Find cardinality of all subsets of $\Bbb{R}, \Bbb{Q}$ that have both the biggest and the smallest element Let $X$ be the set of all subsets of $\Bbb{R}$ that have both the biggest and the smallest element.
Let $Y$ be the set of all subsets of $\Bbb{Q}$ that have both the biggest and the smallest element.
Find cardinalities of $X,Y$.
For the first one I tried to narrow down the situation to all the subsets that have $0$ and $1$ as their min and max elements. Let $A=\{\{0,1\}\cup p \ | \ p \in P((0,1))\}$, then $|A|=2^{|(0,1)|}=2^c$, hence $c < |A| \leq |X|$. Because there is $c$ such intervals then $|X|=2^ c \cdot c$.
I don't even know how to approach the $Y$.
 A: Let $E=\Bbb R$ or $\Bbb Q.$ Choosing a subset of $E$ that has a max and a min amounts to choosing $a\le b$ in $E$ and then some subset of the open interval $(a,b)\subset E.$
If $a=b,$ $(a,b)=\varnothing.$ If $a<b,$ $|(a,b)|=|E|.$
The number of singletons in $E$ is $|E|.$
The number of triples $(a,b,F)$ with $a,b\in E,a<b,F\subset(a,b)$ is the number $|E|$ of elements $a$ times the number $|E|$ of elements $b>a$ times the number $2^{|(a,b)|}=2^{|E|}$ of subsets of $(a,b).$
So the number of subsets of $E$ that have a max and a min is
$$|E|+|E|^2\cdot2^{|E|}=2^{|E|}.$$
A: Anne gives an answer to one possible interpretation of the question but I read it differently.  I took it as asking what cardinalities such a subset could have.

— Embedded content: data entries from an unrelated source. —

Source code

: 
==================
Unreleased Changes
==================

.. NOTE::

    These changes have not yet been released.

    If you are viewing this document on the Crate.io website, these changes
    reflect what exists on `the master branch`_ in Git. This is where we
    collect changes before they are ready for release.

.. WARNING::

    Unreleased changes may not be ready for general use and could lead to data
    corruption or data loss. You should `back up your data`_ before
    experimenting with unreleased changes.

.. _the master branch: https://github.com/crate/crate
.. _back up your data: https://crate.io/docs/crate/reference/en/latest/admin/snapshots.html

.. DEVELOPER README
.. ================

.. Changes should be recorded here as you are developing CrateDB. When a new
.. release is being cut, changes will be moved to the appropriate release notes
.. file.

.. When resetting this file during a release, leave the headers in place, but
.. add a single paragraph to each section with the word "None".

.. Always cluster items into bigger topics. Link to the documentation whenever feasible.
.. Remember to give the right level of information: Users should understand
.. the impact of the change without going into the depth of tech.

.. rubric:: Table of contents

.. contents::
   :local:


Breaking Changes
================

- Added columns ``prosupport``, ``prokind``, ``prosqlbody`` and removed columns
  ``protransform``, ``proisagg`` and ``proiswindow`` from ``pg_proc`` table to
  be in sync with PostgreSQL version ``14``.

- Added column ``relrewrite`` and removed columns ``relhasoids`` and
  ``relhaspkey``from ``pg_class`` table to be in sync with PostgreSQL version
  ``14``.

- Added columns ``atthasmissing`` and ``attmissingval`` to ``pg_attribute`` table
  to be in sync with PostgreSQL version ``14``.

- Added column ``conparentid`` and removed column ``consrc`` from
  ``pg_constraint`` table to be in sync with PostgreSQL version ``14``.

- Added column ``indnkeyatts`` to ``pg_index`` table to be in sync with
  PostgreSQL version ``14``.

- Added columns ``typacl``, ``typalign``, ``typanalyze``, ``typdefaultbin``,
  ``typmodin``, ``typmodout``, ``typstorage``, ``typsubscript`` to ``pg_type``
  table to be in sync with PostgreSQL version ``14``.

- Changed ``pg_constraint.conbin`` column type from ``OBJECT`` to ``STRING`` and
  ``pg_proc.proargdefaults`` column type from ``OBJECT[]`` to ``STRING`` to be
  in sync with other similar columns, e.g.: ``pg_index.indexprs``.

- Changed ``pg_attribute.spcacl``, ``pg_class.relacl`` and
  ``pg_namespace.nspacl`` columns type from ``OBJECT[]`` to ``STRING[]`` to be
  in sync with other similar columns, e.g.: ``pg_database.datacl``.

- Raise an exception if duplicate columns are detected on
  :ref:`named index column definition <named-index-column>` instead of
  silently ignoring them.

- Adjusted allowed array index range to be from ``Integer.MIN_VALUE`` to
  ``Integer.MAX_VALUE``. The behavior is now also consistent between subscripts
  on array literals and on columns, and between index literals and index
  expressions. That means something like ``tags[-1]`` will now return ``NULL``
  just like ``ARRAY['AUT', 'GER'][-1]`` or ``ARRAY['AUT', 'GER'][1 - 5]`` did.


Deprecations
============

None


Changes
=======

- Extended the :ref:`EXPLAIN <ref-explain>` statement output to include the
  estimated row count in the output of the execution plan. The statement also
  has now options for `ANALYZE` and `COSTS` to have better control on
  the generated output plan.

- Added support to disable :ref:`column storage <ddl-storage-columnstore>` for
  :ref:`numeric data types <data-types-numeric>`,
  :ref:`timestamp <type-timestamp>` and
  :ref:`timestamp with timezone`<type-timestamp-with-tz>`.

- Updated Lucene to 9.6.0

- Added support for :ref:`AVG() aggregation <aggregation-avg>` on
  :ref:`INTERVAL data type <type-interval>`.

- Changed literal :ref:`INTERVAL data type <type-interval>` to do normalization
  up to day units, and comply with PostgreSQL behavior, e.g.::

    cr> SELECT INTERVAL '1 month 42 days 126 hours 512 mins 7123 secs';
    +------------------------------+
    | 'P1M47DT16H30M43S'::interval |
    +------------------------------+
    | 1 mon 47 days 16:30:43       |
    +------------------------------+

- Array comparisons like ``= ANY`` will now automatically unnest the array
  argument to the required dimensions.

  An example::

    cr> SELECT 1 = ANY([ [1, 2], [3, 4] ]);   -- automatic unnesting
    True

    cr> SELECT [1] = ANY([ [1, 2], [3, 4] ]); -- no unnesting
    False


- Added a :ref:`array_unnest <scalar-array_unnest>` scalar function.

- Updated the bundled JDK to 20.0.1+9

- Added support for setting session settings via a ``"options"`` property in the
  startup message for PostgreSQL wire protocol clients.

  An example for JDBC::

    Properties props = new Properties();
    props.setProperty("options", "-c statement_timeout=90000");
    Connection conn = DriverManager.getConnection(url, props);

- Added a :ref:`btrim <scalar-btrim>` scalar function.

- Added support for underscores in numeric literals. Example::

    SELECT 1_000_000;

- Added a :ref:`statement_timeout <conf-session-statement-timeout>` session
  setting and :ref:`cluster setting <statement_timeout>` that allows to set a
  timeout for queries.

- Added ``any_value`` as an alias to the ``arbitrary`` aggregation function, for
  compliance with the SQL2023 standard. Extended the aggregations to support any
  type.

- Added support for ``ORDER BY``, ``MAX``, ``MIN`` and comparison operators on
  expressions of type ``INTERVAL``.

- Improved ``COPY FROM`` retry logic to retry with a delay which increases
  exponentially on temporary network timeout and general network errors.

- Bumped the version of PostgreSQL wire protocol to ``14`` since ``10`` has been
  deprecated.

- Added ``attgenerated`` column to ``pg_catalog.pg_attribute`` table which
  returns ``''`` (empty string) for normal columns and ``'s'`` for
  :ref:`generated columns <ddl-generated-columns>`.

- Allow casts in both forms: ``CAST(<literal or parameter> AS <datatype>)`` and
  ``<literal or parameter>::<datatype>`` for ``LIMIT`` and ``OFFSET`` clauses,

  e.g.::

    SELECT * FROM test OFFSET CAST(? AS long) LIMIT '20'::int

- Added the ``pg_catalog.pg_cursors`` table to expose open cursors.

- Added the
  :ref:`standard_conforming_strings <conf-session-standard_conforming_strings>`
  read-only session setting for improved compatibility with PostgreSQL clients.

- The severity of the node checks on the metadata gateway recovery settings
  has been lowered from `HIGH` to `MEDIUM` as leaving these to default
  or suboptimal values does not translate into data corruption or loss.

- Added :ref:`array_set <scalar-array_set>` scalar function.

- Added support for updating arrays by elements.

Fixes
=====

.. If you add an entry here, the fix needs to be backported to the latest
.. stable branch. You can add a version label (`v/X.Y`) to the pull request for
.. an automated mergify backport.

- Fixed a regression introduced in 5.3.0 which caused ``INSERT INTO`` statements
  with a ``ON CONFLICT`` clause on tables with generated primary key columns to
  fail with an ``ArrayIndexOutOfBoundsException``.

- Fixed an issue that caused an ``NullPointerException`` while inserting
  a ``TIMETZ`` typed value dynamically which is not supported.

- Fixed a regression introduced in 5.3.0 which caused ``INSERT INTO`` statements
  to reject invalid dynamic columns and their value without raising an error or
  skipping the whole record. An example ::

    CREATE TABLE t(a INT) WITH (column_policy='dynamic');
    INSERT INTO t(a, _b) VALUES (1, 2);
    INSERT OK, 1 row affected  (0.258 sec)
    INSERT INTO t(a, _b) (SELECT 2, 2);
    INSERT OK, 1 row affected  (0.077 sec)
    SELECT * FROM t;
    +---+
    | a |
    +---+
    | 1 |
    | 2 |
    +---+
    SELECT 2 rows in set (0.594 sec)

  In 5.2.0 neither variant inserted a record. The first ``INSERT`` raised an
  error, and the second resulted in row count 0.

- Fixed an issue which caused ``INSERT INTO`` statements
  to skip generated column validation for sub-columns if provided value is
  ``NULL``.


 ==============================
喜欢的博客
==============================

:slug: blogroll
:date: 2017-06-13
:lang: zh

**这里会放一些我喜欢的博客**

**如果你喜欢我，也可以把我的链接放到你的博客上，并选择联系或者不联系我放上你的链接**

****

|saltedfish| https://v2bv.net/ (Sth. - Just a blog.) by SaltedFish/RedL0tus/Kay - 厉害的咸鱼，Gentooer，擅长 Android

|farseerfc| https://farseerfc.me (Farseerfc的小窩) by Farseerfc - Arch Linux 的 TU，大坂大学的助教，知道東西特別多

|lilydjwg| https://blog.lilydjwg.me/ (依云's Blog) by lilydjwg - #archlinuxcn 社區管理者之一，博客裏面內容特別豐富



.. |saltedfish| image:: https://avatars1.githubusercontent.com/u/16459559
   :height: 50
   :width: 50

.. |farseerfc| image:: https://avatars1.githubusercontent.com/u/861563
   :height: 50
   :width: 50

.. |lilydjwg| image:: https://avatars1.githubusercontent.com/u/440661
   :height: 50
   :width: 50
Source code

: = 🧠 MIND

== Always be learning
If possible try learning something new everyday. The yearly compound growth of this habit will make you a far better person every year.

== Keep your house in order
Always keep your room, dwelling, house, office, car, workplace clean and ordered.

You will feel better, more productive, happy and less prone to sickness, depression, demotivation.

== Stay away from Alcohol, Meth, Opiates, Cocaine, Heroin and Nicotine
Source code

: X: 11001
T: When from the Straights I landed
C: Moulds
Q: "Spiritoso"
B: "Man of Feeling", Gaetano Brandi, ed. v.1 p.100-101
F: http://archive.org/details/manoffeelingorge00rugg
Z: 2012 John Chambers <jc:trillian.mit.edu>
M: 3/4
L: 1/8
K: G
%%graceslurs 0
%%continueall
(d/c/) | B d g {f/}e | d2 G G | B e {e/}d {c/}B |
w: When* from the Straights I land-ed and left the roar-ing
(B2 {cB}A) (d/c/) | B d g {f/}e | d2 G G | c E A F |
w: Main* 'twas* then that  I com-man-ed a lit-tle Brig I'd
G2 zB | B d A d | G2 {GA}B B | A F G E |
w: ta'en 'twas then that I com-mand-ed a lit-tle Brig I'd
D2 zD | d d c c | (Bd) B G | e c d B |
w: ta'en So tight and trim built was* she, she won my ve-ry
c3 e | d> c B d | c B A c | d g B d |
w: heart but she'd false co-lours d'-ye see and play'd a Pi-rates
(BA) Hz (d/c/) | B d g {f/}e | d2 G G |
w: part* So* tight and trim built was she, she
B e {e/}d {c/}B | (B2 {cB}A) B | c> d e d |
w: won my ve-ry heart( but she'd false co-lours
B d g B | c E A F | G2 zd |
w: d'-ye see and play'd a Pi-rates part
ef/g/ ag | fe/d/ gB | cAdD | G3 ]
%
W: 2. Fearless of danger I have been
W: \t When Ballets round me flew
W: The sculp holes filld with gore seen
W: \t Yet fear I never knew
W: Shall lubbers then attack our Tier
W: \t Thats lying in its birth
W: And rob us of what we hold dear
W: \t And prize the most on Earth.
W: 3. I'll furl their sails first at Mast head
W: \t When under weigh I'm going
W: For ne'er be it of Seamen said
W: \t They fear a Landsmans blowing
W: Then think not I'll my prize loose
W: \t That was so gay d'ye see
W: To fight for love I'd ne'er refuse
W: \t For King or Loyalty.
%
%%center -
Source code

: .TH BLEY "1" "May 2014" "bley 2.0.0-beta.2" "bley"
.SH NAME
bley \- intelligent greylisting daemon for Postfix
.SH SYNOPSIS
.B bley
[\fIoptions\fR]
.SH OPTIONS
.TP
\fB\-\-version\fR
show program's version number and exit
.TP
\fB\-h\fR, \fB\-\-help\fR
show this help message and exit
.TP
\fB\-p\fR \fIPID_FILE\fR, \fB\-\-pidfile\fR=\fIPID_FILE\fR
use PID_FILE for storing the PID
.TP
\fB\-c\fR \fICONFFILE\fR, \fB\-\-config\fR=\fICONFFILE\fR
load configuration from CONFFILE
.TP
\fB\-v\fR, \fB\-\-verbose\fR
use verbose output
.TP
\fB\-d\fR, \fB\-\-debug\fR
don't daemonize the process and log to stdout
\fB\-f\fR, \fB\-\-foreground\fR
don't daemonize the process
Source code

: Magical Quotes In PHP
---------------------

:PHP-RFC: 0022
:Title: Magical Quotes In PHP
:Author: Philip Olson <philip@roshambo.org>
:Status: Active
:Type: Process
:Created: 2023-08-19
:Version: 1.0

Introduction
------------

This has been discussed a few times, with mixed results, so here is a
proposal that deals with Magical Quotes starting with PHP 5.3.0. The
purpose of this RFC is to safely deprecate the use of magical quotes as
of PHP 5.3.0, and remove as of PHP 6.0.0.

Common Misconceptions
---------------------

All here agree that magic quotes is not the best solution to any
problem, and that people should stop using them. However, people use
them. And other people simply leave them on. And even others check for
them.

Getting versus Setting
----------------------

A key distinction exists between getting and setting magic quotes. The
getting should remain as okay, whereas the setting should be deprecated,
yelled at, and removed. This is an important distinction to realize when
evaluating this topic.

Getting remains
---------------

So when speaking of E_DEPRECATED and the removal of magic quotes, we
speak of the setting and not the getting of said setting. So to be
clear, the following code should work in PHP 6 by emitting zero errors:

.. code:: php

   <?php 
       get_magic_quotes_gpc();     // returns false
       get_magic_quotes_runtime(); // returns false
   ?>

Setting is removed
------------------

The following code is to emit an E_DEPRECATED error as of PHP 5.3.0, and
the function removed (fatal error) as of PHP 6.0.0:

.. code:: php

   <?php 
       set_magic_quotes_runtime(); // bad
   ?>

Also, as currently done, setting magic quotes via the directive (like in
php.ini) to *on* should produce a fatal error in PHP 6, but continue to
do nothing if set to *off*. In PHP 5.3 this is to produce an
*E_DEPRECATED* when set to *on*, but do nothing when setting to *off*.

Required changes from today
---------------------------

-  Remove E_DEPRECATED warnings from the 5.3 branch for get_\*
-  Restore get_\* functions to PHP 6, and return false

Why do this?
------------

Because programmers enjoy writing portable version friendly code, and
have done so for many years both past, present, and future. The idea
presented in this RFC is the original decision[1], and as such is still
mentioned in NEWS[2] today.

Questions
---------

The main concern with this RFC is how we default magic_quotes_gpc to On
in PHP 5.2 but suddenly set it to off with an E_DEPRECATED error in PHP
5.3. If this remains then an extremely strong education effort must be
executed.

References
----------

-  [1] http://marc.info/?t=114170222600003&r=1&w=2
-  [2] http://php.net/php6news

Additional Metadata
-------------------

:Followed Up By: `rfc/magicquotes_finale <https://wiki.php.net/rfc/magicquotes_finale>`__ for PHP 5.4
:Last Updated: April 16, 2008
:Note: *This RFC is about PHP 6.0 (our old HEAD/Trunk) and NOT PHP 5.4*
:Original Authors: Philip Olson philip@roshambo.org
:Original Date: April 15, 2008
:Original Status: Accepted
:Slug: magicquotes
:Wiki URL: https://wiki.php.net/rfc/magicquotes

First, let's look at $\mathbb{Q}$.  $\{1\}$ qualifies so a cardinality of $1$ is possible.  Similarly, $\{1, 2, 3, ..., n\}$ qualifies so all finite cardinalities are possible.  The interval $[0, 1]$ qualifies so countable infinity is possible.  That's the cardinality of the whole of $\mathbb{Q}$ so we can't get any bigger.
Now, let's look at $\mathbb{R}$.  All of the previous subsets are also subsets of $\mathbb{R}$ so all of the previous answers are possible.  $[0, 1]$ as a subset of $\mathbb{R}$ also unqualified and it has the same cardinality as $\mathbb{R}$ so that is a new possibility.  What about between the cardinalities of $\mathbb{Q}$ and $\mathbb{R}$?  Well that is the Continuum Hypothesis.